Originally, we built a tool that was almost or just barely (depending on how you looked at it) artificially intelligent to rummage through the data and reach a conclusion. It took us about six months. Sadly, it didn’t do any better than at forecasting 15 years out than I was able to do with some simple regressions. As I’m getting older and the jobs are getting more complicated, I’m finding that the complex methods really don’t always buy you all that much, at least when it comes to forecasting. (As an aside… this is one of the reasons I’ve always been suspicious of the unemployment figures. One of the components of those figures comes from an ARIMA model. ARIMAs are not particularly complex, but if you pick the right parameters, you can literally get any answer you want, from unemployment = -5 trillion to unemployment = + 5 trillion. Throw on an administration that trusts political hacks more than professionals in any field, and who knows what they’re spitting out.)

And its not like we’re using the tools poorly. I’m well aware of GIGO. But we’re not blindly shoving variables into the maw of some piece of software. We’re building the software, we know how it works, and we are using them in the, um, appropriate way. But… at some point, intuition matters more. There’s more mileage from creating the right variables than from using the best tools.
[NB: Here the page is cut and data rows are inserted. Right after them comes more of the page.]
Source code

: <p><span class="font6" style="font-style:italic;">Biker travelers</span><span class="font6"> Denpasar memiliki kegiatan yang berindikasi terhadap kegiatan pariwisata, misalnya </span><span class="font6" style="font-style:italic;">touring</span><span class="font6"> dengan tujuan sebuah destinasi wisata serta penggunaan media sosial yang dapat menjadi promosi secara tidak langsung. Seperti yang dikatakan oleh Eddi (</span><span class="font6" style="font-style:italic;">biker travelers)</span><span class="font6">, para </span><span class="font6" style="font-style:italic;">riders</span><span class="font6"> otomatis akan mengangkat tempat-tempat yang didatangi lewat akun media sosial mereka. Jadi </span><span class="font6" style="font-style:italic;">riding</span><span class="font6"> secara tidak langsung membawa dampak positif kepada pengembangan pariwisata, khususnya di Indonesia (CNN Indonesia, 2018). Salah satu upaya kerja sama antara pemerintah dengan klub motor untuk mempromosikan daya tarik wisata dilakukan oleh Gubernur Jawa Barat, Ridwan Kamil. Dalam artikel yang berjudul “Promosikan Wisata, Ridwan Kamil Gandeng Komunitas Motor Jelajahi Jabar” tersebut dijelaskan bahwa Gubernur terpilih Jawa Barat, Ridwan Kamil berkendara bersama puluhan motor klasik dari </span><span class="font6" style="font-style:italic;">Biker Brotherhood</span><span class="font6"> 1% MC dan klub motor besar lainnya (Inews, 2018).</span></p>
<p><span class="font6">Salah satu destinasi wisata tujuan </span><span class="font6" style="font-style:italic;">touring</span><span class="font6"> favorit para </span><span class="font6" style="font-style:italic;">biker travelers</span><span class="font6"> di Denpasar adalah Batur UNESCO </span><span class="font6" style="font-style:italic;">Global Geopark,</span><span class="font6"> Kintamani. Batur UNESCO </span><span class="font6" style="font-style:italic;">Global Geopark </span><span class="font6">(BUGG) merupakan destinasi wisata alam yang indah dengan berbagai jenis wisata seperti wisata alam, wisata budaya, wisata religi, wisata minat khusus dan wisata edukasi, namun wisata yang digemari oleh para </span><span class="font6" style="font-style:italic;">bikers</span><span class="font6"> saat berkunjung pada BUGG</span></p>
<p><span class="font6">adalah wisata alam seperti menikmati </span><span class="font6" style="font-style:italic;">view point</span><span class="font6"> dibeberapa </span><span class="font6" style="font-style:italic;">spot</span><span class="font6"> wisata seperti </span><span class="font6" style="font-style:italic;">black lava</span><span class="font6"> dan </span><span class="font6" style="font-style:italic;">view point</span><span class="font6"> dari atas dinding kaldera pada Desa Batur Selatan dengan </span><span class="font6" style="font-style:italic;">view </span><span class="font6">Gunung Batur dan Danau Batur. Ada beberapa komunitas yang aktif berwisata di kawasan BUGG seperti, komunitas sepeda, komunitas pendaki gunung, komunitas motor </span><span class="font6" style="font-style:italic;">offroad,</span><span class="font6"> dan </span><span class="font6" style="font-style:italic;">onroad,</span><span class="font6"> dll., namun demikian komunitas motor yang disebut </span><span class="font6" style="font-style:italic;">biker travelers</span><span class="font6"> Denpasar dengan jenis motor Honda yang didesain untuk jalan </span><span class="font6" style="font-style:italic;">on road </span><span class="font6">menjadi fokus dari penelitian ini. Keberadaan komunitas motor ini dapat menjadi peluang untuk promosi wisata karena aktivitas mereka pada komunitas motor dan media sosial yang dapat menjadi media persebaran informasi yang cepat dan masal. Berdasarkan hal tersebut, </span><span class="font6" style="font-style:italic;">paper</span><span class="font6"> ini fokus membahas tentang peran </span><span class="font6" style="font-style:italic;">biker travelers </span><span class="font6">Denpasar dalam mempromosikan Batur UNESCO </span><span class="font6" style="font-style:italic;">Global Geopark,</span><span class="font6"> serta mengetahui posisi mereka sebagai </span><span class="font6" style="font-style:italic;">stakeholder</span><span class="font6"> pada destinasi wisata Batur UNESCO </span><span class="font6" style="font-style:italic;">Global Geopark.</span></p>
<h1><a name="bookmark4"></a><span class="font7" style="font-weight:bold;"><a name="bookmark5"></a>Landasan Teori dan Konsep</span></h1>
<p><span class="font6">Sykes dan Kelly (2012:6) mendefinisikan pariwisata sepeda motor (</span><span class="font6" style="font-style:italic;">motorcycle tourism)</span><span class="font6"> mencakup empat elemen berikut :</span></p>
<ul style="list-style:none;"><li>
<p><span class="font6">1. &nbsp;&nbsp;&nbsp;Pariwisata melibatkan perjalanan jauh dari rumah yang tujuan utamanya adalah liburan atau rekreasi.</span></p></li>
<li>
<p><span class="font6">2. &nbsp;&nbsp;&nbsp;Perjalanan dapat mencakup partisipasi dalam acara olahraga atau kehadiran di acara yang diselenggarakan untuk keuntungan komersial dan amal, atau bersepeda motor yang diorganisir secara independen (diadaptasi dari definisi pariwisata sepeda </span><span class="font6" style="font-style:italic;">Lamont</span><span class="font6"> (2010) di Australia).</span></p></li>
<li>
Here’s an example… with a satellite, as a general rule, mass is highly correlated with cost. (The way in which it is correlated changes over time. The costs of getting a box into the sky have not only changed, the way the costs have changed, and the rate of change of those changes has itself changed a lot over time.) To some extent, so is the power consumption of the thing. But, some satellites are much more (or less) costly than their mass would indicate. Communications satellites, for instance, are large. But there are sometimes reason why other satellites might be very big or very small. Similarly, the power consumption may be higher (or lower) than one would expect given the cost of the satellite. But while the mass may be misleading, or the power consumption may be misleading, I’ve noticed that rarely are both misleading at the same time. A well-constructed model will take advantage of that fact. Instead of simply being related to mass, it will be related to mass subject to some information about power.

Anyway, I’ve been beating my brains against the wall, but I’m just not producing models I’m happy with for this project. (Out year forecasts with median and average absolute percentage errors of about 50%.) Not bad considering what we have to work with, but I like to do better. I have a few more ideas, but not many. Comments, suggestions, contributions and donations are all welcome.